C’était un dimanche, « une journée éclatante et paisible. » Les rayons dorés du soleil avaient dispersé les nuages et illuminaient les hauteurs ; la magnificence de la matinée et la beauté des montagnes nous firent oublier notre faim.

Notre intention était de nous reposer pendant la journée du 26, mais nous ne trouvâmes pas le calme dont nous avions besoin dans le cabaret de Claude Giraud ; il nous fallut fuir cette Babel de bruit qui devenait de plus en plus insupportable à mesure que les hommes descendaient dans l’ivresse à un degré d’abaissement que les brutes ne sauraient atteindre. Les chalets d’Entraigues[1] nous offrirent heureusement la tranquillité que nous n’avions pu trouver à Vallouise.

Nous y reçûmes de nouveau la plus cordiale hospitalité. On nous y servit, en nous pressant de nous en régaler, tout ce qu’on put trouver de bon à boire et à manger ; toutes les petites curiosités furent satisfaites ; tous les renseignements demandés furent donnés ; enfin, quand nous nous retirâmes pour nous reposer sur notre paille fraîche et propre, nous nous félicitâmes mutuellement de nous être échappés de l’antre immonde ouvert à la place que devrait occuper une bonne auberge, et d’être venus demander l’hospitalité aux braves gens des chalets. Après deux nuits passées sur des cailloux de quartz et sur la boue des glaciers, cette paille nous parut délicieusement confortable. Croyant qu’on nous appelait pour partir, je me sentis donc peu satisfait quand, vers minuit, j’entendis craquer sur ses gonds la lourde porte de bois, et un individu tousser et s’agiter pour attirer l’at-

  1. Le chemin de Ville Vallouise à Entraigues est bon et bien ombragé par une luxuriante végétation. La vallée d’Entraigues est étroite, bordée par de beaux rochers et fermée à son extrémité occidentale par un superbe groupe de montagnes, qui paraissent beaucoup plus hautes qu’elles ne le sont en réalité. Le point le plus élevé (le Pic de Bonvoisin) a 3505 mètres d’altitude. On cultive à Entraigues (1610 mètres) des pommes de terre, (les pois et d’autres légumes, quoique les chalets soient privés de soleil et dans une situation assez froide.

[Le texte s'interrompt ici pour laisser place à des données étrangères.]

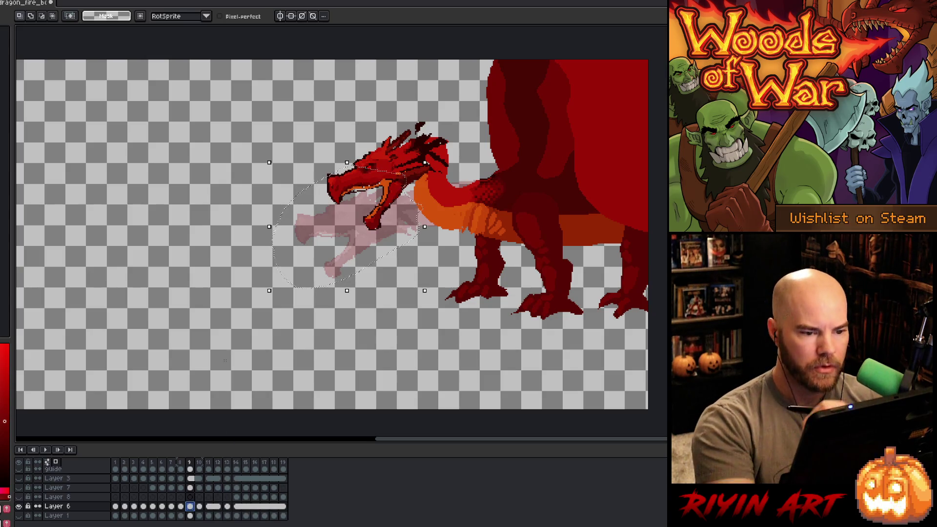
- Lasso the head, move it up-left and tilt it about -3.6°
mouse_move(405, 99)
left_mouse_down()
mouse_move(460, 142)
mouse_move(449, 149)
left_mouse_up()
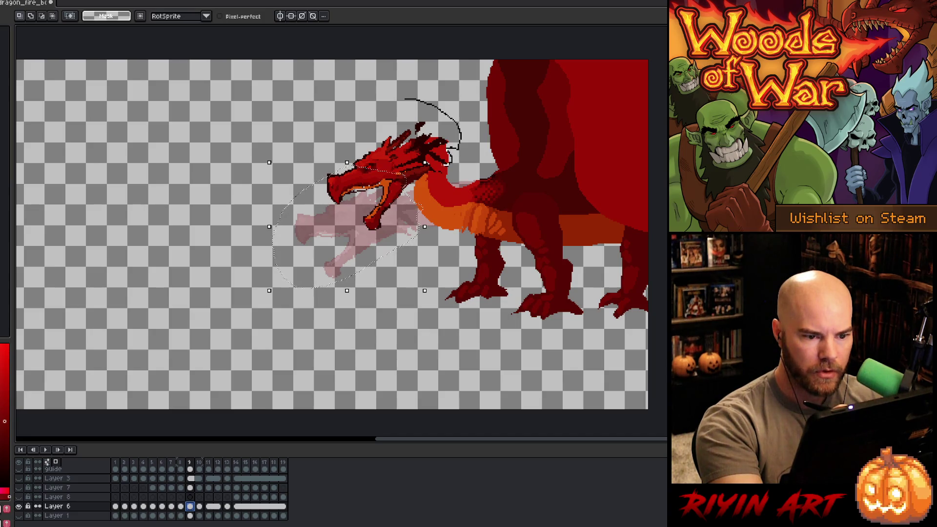
left_click_drag(276, 226, 276, 225)
left_click_drag(406, 180, 382, 201)
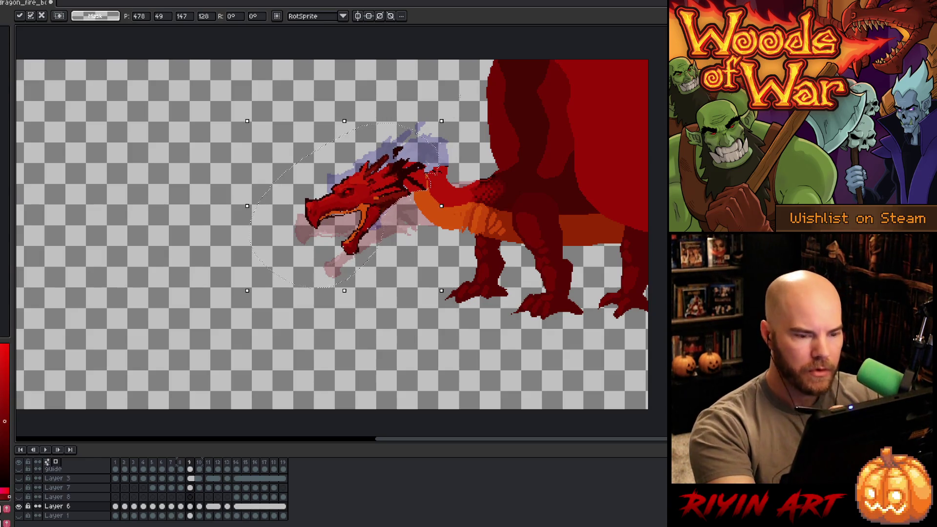
left_click_drag(448, 114, 455, 121)
left_click(452, 145)
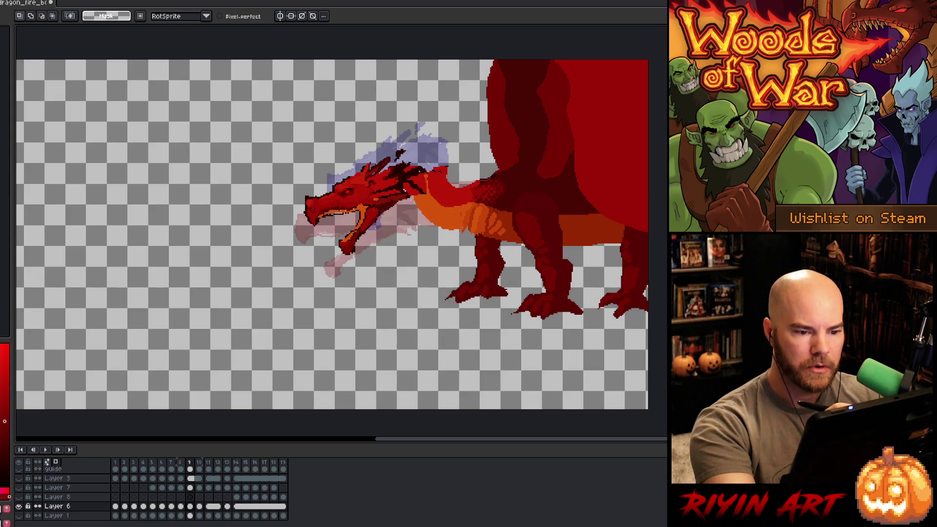
- Draw a red line along the dragon's neck and bucket-fill a neck patch with sampled orange
key("i")
left_click(434, 164)
key("b")
left_click_drag(418, 160, 435, 163)
left_click(424, 208, "alt")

    De la combe (ou vallon) de la Selle qui rejoint la vallée principale à Entraigues, on peut passer dans le Val Godemar par le petit col du Loup, qui est peu connu et qui se trouve immédiatement au sud du Pic de Bonvoisin. Deux autres passages, d’une hauteur considérable, conduisent de l’extrémité supérieure du vallon de la Selle dans les vallons de Champoléon et d’Argentière.